Senate debates
Thursday, 26 March 2015
Bills
Telecommunications (Interception and Access) Amendment (Data Retention) Bill 2015; In Committee
5:24 pm
George Brandis (Queensland, Liberal Party, Attorney-General) Share this | Hansard source
That is the purpose of section 35P of the ASIO Act, which was inserted, over the objection of crossbench senators, last year. It is no answer to say that perhaps prohibition should only apply to a current operation but not to a past operation, because often people need protection for years, or even decades, after an intelligence operation. You know, Senator Xenophon, the Australian government protected the identity of Vladimir and Evdokia Petrov until the day they died, 30 or 40 years after the Petrov affair.
It strikes me as a crowning irony in this debate that those who are extremely concerned to protect the confidentiality of journalists' sources would, in the next breath, expose the confidentiality of intelligence operations. I know that is not your motive, Senator Xenophon, but it is the effect of the argument against section 35P.

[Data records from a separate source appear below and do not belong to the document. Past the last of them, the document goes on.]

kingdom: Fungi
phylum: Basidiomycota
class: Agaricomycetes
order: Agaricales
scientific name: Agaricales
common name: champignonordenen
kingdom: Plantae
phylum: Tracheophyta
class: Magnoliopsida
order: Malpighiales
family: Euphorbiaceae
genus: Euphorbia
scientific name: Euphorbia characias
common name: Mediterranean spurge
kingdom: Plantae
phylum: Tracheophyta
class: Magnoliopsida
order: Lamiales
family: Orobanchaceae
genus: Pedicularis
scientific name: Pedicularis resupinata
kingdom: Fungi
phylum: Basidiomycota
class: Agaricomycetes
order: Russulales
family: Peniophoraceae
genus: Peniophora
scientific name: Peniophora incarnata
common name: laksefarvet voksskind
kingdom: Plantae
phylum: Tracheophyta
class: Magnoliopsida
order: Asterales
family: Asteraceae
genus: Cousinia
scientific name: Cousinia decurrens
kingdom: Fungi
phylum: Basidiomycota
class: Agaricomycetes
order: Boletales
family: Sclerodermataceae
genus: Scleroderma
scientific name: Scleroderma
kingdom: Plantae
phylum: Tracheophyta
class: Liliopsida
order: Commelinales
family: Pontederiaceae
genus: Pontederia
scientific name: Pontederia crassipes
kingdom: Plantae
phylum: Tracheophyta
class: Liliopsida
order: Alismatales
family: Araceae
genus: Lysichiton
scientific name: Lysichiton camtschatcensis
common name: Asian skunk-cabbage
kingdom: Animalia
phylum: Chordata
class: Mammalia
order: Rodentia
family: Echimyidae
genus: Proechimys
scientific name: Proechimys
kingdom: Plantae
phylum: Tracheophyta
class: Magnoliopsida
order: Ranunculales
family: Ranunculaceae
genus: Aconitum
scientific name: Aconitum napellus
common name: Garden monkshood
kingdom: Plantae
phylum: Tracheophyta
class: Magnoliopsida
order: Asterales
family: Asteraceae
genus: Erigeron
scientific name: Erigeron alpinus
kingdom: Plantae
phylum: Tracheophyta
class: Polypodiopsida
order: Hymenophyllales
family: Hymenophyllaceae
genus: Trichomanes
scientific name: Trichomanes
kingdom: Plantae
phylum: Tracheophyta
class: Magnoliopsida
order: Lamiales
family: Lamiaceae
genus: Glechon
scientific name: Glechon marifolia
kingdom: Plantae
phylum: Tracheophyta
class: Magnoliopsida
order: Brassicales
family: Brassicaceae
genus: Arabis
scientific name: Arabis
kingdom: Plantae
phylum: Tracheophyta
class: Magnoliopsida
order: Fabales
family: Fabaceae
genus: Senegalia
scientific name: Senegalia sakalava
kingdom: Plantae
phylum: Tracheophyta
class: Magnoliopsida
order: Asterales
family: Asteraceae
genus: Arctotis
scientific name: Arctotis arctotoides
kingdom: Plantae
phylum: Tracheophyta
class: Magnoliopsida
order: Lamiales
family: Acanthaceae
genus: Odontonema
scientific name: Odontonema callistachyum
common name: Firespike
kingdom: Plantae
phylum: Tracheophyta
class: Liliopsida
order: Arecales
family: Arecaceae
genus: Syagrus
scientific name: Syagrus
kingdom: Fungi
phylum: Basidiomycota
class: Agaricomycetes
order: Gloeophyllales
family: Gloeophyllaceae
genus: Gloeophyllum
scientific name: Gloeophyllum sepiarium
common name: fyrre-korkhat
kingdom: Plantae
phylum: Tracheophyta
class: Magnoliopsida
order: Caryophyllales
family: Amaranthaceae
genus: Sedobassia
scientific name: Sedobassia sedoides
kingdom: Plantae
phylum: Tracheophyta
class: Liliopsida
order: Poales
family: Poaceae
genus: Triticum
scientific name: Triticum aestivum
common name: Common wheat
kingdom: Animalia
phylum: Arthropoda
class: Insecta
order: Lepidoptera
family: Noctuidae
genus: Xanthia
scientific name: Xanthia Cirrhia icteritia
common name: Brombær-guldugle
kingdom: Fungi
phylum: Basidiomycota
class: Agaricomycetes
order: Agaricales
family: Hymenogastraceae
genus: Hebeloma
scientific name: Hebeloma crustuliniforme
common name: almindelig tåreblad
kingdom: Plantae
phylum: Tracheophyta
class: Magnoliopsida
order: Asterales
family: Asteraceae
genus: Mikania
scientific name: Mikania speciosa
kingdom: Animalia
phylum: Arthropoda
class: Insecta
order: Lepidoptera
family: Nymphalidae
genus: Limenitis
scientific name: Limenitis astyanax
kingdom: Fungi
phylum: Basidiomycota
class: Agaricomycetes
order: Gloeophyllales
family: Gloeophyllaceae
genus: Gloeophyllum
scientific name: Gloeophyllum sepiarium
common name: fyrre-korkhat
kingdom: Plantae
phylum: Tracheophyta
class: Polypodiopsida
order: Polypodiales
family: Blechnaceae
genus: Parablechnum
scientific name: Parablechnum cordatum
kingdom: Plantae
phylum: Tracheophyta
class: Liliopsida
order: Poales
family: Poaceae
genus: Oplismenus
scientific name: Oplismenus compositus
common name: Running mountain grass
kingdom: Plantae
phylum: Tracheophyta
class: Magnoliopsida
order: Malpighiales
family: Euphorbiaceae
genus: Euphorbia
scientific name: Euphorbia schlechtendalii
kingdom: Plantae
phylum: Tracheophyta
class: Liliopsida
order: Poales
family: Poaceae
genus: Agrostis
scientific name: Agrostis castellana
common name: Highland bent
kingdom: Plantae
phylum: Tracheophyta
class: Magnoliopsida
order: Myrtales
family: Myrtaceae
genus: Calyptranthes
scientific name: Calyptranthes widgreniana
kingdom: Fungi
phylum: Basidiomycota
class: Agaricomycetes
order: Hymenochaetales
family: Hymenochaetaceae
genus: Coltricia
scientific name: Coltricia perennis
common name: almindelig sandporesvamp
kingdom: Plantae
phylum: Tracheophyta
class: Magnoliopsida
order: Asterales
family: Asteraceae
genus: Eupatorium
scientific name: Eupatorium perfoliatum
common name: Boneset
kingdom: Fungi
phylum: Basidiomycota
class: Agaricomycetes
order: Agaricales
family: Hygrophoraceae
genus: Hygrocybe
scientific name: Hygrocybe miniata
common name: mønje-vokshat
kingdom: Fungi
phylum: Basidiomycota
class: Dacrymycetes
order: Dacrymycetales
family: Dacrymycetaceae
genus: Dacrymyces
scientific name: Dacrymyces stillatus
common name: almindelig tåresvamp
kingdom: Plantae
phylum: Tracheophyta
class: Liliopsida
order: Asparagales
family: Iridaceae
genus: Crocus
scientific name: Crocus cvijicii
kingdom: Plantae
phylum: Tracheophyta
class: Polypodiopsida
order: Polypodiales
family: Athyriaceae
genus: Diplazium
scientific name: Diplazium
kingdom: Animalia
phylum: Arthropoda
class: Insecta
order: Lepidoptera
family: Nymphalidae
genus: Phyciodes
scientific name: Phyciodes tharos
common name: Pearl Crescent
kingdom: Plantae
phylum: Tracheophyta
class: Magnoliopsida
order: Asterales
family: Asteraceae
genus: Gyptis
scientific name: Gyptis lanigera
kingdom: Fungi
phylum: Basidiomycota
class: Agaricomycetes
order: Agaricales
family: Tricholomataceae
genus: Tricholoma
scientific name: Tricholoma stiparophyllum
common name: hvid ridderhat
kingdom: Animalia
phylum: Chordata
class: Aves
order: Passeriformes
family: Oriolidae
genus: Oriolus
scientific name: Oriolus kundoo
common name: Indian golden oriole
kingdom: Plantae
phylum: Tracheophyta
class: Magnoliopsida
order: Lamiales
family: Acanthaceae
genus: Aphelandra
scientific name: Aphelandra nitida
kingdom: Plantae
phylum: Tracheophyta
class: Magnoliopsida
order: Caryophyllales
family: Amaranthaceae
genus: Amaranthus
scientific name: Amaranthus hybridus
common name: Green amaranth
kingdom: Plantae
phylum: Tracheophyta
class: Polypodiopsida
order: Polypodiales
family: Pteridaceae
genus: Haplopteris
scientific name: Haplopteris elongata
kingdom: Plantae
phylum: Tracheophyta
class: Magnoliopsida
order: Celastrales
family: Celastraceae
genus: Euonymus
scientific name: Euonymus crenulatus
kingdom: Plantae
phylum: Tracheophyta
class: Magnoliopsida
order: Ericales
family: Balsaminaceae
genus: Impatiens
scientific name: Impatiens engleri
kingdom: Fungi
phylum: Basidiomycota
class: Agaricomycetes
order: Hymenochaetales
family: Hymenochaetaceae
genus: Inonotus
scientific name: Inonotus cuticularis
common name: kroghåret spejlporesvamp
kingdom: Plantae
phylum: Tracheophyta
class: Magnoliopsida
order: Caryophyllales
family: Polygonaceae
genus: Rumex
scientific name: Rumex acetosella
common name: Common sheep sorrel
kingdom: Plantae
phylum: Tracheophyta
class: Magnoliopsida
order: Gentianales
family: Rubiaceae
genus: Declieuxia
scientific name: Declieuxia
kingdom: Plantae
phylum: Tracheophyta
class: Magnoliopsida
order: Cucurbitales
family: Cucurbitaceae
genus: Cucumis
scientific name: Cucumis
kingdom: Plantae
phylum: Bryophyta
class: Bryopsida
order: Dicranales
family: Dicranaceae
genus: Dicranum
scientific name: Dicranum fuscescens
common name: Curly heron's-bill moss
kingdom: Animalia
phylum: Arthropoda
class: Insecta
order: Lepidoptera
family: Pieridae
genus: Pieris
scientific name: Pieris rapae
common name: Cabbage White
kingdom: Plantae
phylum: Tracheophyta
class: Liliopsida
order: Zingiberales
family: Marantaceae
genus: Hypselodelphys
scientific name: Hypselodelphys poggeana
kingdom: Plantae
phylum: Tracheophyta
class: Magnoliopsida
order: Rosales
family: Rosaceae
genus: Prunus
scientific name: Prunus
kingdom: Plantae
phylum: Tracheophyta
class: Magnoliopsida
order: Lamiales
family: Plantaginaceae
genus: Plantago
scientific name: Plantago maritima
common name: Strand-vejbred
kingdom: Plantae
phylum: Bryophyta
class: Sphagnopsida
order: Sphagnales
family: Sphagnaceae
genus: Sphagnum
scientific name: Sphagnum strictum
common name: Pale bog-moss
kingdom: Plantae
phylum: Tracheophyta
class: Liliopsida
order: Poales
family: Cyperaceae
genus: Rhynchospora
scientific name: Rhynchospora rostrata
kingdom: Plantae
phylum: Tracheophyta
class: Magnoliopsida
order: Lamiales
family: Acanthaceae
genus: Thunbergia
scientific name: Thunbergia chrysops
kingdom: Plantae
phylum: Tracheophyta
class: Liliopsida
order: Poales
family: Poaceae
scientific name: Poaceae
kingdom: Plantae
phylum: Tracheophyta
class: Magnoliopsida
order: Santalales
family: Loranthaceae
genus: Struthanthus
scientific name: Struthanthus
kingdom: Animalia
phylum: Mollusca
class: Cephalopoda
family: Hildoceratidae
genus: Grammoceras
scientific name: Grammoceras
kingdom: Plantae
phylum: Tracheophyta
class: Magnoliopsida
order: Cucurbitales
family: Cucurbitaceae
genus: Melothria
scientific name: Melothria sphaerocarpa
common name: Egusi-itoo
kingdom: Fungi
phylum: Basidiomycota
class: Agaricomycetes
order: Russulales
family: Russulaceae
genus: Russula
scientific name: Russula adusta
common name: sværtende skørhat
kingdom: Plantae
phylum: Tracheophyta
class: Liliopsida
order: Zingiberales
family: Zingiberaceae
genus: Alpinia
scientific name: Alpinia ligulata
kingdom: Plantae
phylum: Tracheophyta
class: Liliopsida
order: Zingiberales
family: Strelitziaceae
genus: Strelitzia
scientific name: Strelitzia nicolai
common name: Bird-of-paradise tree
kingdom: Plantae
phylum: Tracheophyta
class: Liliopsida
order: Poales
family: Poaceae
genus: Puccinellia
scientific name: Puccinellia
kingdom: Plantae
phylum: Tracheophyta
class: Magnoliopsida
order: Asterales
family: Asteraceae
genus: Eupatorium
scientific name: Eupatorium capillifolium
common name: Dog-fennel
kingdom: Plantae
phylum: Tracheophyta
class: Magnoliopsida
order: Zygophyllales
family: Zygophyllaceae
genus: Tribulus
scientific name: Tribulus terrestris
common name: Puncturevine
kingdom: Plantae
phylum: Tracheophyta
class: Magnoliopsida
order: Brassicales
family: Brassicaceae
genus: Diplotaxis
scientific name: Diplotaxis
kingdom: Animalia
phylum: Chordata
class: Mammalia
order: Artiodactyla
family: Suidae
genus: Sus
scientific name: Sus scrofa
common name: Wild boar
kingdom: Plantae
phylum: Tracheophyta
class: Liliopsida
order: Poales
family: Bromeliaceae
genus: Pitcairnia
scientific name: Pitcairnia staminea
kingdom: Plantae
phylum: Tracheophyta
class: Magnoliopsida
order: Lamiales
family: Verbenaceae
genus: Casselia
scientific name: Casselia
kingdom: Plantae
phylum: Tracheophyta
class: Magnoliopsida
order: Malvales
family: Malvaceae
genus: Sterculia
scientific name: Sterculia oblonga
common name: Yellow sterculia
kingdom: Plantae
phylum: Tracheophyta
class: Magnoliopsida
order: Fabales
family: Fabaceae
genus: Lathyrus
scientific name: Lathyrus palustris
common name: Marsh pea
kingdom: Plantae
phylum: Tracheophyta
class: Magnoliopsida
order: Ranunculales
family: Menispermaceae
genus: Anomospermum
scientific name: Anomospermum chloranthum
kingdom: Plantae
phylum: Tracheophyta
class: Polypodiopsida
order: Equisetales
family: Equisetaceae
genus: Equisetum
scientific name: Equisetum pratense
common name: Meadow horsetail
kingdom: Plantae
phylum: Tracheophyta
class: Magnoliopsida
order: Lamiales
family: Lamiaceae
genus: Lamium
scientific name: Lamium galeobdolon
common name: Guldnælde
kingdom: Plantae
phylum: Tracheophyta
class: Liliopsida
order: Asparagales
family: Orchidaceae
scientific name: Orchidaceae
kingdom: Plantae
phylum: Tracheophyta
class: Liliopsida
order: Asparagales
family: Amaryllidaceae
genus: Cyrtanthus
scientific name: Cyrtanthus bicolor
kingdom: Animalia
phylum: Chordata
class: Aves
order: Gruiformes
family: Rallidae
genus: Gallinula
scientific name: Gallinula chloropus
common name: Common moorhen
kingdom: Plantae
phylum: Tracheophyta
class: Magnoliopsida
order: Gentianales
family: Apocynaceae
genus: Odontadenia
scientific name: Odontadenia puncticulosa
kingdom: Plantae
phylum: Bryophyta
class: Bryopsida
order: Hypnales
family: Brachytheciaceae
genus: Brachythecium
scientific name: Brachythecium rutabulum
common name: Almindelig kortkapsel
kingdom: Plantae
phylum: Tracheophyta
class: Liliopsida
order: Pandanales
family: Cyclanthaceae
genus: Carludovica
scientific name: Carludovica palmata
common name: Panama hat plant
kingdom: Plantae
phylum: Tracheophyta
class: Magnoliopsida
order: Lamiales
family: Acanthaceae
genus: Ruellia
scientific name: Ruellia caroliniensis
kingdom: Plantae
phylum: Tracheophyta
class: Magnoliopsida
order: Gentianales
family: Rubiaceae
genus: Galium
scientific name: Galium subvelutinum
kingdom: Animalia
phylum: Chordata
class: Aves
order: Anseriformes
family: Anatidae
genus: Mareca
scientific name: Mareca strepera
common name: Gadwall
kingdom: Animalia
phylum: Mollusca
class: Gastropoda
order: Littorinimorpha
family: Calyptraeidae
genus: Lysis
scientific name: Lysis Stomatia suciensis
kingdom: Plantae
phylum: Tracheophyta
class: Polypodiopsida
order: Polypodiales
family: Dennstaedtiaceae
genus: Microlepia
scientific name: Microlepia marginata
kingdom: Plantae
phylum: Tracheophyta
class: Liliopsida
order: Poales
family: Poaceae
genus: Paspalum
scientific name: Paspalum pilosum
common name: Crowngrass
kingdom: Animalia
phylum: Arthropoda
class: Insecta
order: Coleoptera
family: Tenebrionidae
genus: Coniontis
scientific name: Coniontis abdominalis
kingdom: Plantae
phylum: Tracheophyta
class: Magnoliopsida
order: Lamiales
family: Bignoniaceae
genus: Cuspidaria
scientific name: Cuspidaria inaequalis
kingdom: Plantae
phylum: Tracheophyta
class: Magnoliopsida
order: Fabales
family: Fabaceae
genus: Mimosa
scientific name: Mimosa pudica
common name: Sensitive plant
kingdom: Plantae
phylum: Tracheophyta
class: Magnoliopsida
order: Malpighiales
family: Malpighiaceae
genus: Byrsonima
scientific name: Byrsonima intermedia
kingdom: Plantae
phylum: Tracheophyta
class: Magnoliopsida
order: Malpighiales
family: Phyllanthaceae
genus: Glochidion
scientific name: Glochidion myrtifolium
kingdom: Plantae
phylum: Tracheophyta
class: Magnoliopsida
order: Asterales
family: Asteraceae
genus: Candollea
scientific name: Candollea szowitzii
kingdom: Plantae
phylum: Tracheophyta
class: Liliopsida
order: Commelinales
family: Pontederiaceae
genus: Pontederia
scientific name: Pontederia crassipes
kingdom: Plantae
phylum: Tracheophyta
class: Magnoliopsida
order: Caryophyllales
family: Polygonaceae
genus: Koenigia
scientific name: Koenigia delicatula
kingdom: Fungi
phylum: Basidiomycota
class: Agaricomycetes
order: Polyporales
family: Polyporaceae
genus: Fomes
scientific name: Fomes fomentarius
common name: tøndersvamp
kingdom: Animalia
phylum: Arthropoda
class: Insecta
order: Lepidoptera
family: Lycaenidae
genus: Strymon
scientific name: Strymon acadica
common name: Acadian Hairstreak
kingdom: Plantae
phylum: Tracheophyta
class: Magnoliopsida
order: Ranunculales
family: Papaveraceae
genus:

This was looked at by the first PJCIS report, recommendation 28, and adopted in a bipartisan manner. I should say that the section 35P protections of ASIO are modelled on the longstanding protections of the Australian Federal Police for protected operations by AFP officers; they are modelled on like protection provisions that exist under state and territory law for state and territory police officers. It should never be controversial, frankly, that the identity of officers involved in covert operations should be protected.
Lastly, this is not a provision about journalists, as I have said many times. This is no more a provision about journalists than the law relating to drink-driving is a law about journalists. This is a law that makes it an offence for anyone in the community to disclose or prejudice a covert operation. That is what section 35P does. We had that debate in this chamber last year. Section 35P was passed in the teeth of a reasonably furious media campaign. But, mindful of the sensitivity of the press freedom issue that some journalists and news organisations have raised, additional protections were added. In particular, the Director of Public Prosecutions himself issued a directive which is available on his website setting out certain public interest criteria that would be applied in enforcing section 35P.
As well, I made a directive to the Director of Public Prosecutions requiring the consent of the Attorney-General for any prosecution under section 35P. So if it were thought that a prosecution was in some way inappropriate or inimical to the freedom of the press, by requiring the Attorney's consent—that happens in a number of cases, but they are unusual—it would mean that the Attorney-General of the day, whoever he or she may be, as the responsible political officer would accept personal and public responsibility. So it would not merely be a matter of prosecutorial discretion exercised by the Commonwealth DPP; it would be a matter of the Attorney-General of the day accepting public and political responsibility as well. So there are safeguards. I will defend to the utmost, Senator Xenophon, the proposition that the confidentiality of covert operations ought to be protected, as it is in section 35P, by criminal sanction.